SAMBA BARROCO
“Azulejões”, assim lhes chamou a artista brasileira. Azulejos grandes ampliados para a escala na qual o seu assunto passa a ser o estalado transformado em brecha. A enorme dimensão dos azulejos, rigorosamente facsimilados dos seus modelos reais, é de uma enorme proficiência técnica, mas esse não é o aspecto fulcral, porque o nosso olhar não nos faz ver as pinturas como pinturas sobre tela (que são), mas como enormes superfícies cerâmicas.

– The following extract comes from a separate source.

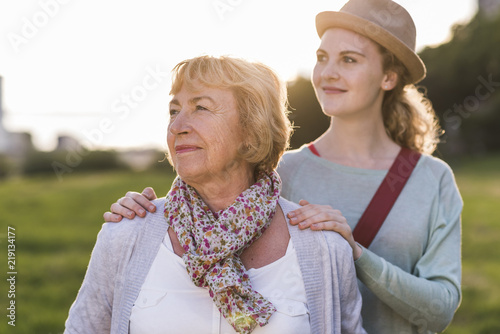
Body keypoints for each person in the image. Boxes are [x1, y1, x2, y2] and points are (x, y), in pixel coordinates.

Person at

Adriana Varejão tem tratado nas suas obras a questão da relação colonial entre o Brasil e Portugal, desde os primeiros trabalhos, pinturas de género que mostravam a vergonha e o lado libidinoso das roças. Nos azulejões, de que temos dois fragmentos de um gigantesco painel, a memória do barroco português é convertida numa escala brasileira, imensa e ultramarina, tornada numa enorme onda, marítima e tão complexa como a saga brasileira.
Não é, portanto, um discurso visual sobre o colonialismo. É sobre a relação entre o Brasil e Portugal, sobre a forma como o barroco foi apropriado pelo samba, como a voluta decorativa ganha uma escala épica e carnal, como a prega de tecido se transforma em prega de carne, como acontece nas suas esculturas.

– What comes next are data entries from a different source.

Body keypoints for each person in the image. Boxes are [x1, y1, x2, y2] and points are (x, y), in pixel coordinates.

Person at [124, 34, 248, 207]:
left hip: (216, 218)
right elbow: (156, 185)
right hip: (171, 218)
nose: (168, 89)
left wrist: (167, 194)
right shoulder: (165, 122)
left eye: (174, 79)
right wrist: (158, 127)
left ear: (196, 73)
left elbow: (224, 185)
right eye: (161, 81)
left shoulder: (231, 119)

Estas pinturas, no entanto, extravasam a temática colonial, porque as suas fissuras são herdeiras de Lúcio Fontana, o artista italiano que, no final da década de quarenta efectuava cortes precisos nas telas monocromáticas. Adriana Varejão encontra nessas fissuras o passaporte para um universo carnal. Nas suas telas, por vezes, há línguas de carne (tão realistas que se tornam grotescas) que saem do seu interior.
Nos azulejões essa violência é mais contida, mas o horror espreita por detrás da decoração, por baixo da decadência dos seus craquelês.